→ Exercise description
Could you continue the blog post below about the Kinks album Face to Face, starting right after its last line?

START Selected text

Tuesday, May 10, 2011

Rating My CD's: Fancy

32. The Kinks -- Face to Face


I hate listening to the radio. At best, Tesla's Marconi's century-old invention exudes tedious middlebrow talkiness; at worst, the complete absence of thought. And that's only the actual content: radio commercials are a whole other way to get under my skin. If I ever meet the bastards behind the Cars for Kids ad, I will not be held responsible for my actions.

But back in 2000 I didn't have much of a choice. I was driving a 1988 Lincoln Mark VII whose reliability taught me to curse auto mechanics in the saltiest of terms. I had lost my first job and was alternating between temping and collecting unemployment. Disposable income was not part of my life experience, so new car stereos and new CD fodder for mix tapes weren't either.

So after wearying of almost all the commercial stations in the Delaware Valley, my housemate hipped me to the local University of Pennsylvania station. Although the pledge/membership ads were fully as dull as any other desperate attempt to part me from my cash, at least they played songs not pile-drived into my head ad infinitum. And one afternoon in the late spring to early summer, I heard the first Kinks song that made me give a damn about them:



The taxman's taken all my dough,
He's left me in my stately home,
Lazin' on a Sunny Afternoon.

END Selected text
START Data section

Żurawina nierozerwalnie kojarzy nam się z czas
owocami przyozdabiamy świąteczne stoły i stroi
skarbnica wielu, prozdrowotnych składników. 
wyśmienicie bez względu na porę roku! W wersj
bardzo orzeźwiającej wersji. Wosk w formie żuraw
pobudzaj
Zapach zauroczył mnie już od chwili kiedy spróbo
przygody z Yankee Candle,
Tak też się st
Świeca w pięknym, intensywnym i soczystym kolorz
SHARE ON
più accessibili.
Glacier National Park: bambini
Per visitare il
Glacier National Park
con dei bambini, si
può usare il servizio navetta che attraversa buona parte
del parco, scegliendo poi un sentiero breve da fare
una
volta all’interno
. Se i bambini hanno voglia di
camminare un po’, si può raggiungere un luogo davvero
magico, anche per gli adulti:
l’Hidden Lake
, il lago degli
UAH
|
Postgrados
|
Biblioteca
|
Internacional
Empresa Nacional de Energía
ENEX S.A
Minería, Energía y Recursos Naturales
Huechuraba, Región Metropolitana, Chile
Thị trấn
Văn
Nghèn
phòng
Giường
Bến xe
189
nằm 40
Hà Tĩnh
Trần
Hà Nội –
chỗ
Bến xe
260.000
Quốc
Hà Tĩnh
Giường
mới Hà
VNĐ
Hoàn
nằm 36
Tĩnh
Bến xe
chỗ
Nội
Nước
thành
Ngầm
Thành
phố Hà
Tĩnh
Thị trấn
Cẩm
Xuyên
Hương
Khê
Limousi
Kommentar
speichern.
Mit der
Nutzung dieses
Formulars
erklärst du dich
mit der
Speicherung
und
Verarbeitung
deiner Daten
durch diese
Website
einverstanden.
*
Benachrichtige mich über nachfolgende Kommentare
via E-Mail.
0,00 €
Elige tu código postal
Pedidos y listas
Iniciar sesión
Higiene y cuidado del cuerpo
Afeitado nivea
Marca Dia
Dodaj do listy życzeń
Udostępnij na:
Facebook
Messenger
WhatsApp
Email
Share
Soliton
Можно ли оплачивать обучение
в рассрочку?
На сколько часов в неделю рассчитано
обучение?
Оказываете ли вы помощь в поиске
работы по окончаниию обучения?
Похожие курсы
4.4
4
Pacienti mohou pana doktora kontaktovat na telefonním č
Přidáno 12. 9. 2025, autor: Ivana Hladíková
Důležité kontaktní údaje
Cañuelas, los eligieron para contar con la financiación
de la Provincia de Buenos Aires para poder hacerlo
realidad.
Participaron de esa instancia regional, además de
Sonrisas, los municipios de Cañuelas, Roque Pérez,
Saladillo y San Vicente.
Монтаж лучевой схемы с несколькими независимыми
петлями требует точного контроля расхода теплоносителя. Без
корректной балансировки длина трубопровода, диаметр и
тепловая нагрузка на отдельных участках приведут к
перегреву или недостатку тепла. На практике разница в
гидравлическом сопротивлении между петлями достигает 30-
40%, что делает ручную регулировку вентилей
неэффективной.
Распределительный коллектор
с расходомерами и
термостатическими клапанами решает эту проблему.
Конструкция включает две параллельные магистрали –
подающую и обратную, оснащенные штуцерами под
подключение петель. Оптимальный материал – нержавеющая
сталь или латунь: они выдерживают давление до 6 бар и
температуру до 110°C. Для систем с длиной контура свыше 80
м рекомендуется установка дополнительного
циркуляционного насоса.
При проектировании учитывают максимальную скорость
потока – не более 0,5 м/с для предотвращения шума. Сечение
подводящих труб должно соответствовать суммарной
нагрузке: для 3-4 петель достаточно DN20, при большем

END Data section

→ Response box
Up until this point, all I knew about the Kinks was "You Really Got Me" (and I'm not sure if I'd ever heard the original version) and the notion that their name had barred them from the kind of Stateside success that the Beatles and Stones got. But this particular juxtaposition of fuzz-saw guitar and nihilism was a revelation. I began to look, whenever I was in Tower Records (moment of silence) or the like, for the album "Sunny Afternoon" belonged to. But all I found was Arthur and Village Green and all the stuff from their Little-England indie-pop genesis period. But it sat in the back of my mind, a new avenue to be explored.

Amazon.com shows no record of me buying Face to Face there, so I must have either stumbled across it in a hole-in-the-wall shop or ordered it online from somewhere else. In any case, I'm still considering how to take it.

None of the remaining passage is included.